::: Dati del compito :::

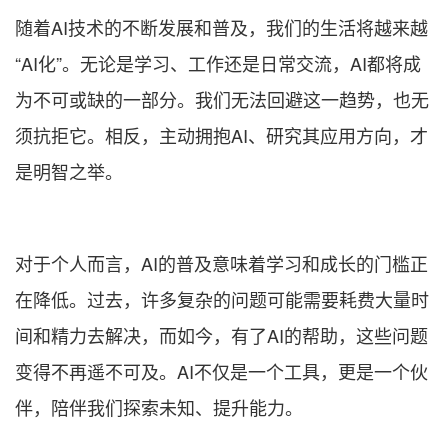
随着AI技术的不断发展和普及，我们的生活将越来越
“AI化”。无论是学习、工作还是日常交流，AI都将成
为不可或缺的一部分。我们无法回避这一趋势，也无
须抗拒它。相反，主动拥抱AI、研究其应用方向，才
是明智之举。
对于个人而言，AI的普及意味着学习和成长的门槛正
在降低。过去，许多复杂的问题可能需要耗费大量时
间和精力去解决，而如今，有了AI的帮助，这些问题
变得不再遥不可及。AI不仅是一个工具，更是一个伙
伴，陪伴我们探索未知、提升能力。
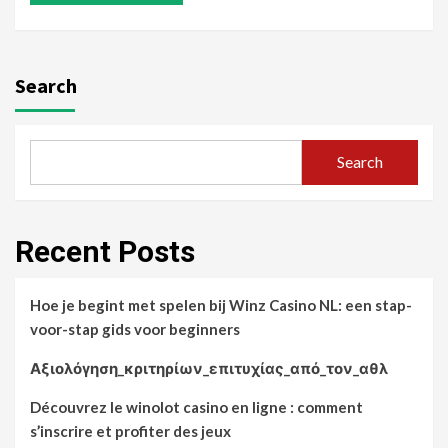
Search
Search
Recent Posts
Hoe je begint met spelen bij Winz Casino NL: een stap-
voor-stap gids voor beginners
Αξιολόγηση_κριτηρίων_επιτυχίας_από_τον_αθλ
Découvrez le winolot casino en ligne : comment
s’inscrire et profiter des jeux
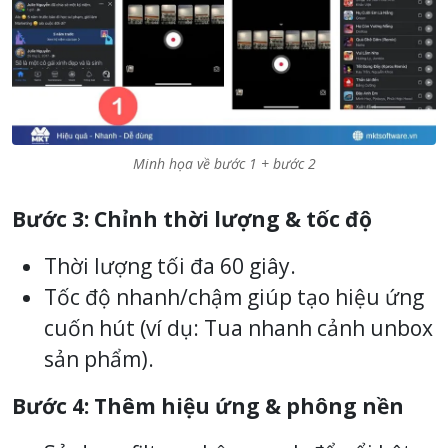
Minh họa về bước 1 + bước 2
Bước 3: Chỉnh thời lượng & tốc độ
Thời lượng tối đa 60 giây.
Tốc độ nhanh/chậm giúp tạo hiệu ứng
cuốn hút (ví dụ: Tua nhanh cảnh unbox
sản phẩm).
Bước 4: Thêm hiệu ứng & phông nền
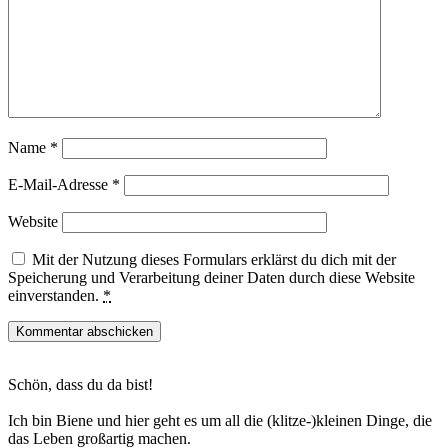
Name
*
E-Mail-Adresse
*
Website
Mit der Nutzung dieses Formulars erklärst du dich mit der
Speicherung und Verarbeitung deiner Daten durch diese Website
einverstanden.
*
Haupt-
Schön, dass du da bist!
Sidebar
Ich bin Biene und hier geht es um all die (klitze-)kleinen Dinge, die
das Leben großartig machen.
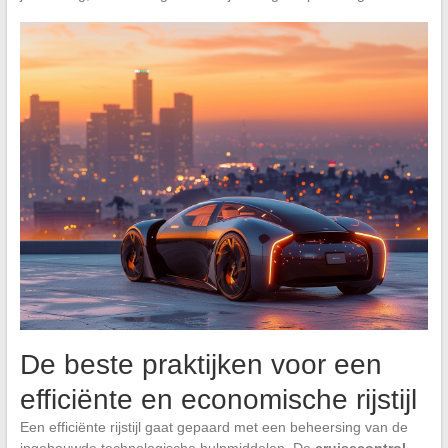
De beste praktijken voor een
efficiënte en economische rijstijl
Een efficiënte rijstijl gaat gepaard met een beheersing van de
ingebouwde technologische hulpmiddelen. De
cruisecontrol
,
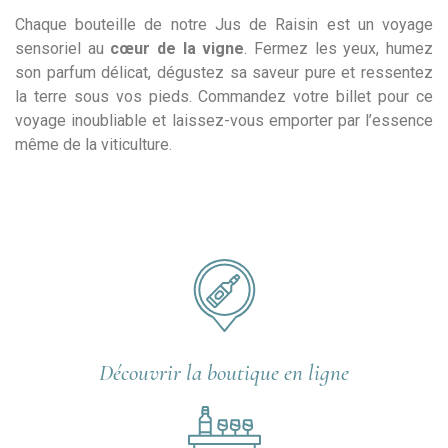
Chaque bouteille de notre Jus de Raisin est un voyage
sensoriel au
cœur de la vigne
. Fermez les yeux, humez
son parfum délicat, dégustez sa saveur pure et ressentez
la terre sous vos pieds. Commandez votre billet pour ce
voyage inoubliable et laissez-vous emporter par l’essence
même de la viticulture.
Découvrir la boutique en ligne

:::
::: Dati del compito :::

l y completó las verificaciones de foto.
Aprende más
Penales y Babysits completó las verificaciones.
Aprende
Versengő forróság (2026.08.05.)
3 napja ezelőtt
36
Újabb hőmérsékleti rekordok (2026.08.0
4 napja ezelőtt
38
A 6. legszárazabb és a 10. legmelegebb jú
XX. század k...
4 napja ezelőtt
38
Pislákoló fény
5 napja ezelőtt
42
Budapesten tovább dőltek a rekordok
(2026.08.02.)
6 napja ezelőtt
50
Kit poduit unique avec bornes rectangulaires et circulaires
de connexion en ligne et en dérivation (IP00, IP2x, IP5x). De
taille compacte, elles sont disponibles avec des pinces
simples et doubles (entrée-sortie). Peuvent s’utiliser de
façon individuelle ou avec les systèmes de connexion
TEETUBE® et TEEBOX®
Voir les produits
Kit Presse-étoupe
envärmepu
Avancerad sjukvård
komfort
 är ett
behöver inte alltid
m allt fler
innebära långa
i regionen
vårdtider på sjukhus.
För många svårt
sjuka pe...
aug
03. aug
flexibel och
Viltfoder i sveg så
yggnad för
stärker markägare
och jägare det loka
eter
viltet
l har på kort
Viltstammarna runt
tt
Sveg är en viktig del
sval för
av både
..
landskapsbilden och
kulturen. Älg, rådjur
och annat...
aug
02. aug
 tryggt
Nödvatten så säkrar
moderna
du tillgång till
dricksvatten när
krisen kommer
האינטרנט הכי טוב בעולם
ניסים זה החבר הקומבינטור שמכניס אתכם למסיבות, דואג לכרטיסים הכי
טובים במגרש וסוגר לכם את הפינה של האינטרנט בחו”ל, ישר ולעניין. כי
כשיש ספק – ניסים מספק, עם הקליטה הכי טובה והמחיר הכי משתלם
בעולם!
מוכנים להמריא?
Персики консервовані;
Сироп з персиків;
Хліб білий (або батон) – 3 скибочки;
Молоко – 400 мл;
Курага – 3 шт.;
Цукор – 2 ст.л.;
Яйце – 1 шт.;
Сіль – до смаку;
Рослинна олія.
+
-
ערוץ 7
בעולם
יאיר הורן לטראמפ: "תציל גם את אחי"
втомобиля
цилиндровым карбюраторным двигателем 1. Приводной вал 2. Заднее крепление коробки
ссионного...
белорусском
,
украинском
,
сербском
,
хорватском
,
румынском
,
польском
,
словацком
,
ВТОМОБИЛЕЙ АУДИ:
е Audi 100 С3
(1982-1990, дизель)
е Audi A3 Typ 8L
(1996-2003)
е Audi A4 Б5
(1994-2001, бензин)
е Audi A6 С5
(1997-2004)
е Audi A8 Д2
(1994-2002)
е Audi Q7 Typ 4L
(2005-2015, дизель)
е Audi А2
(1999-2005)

:::

* Consegna
Ricopia alla lettera le righe dell'elenco dalla riga con "随着AI技术的不断发展和普及，我们的生活将越来越" fino alla riga con "Découvrir la boutique en ligne", estremi compresi, senza riportare le immagini.

* Soluzione
随着AI技术的不断发展和普及，我们的生活将越来越
“AI化”。无论是学习、工作还是日常交流，AI都将成
为不可或缺的一部分。我们无法回避这一趋势，也无
须抗拒它。相反，主动拥抱AI、研究其应用方向，才
是明智之举。
对于个人而言，AI的普及意味着学习和成长的门槛正
在降低。过去，许多复杂的问题可能需要耗费大量时
间和精力去解决，而如今，有了AI的帮助，这些问题
变得不再遥不可及。AI不仅是一个工具，更是一个伙
伴，陪伴我们探索未知、提升能力。
Search
Search
Recent Posts
Hoe je begint met spelen bij Winz Casino NL: een stap-
voor-stap gids voor beginners
Αξιολόγηση_κριτηρίων_επιτυχίας_από_τον_αθλ
Découvrez le winolot casino en ligne : comment
s’inscrire et profiter des jeux
Minh họa về bước 1 + bước 2
Bước 3: Chỉnh thời lượng & tốc độ
Thời lượng tối đa 60 giây.
Tốc độ nhanh/chậm giúp tạo hiệu ứng
cuốn hút (ví dụ: Tua nhanh cảnh unbox
sản phẩm).
Bước 4: Thêm hiệu ứng & phông nền
Name
*
E-Mail-Adresse
*
Website
Mit der Nutzung dieses Formulars erklärst du dich mit der
Speicherung und Verarbeitung deiner Daten durch diese Website
einverstanden.
*
Haupt-
Schön, dass du da bist!
Sidebar
Ich bin Biene und hier geht es um all die (klitze-)kleinen Dinge, die
das Leben großartig machen.
De beste praktijken voor een
efficiënte en economische rijstijl
Een efficiënte rijstijl gaat gepaard met een beheersing van de
ingebouwde technologische hulpmiddelen. De
cruisecontrol
,
Chaque bouteille de notre Jus de Raisin est un voyage
sensoriel au
cœur de la vigne
. Fermez les yeux, humez
son parfum délicat, dégustez sa saveur pure et ressentez
la terre sous vos pieds. Commandez votre billet pour ce
voyage inoubliable et laissez-vous emporter par l’essence
même de la viticulture.
Découvrir la boutique en ligne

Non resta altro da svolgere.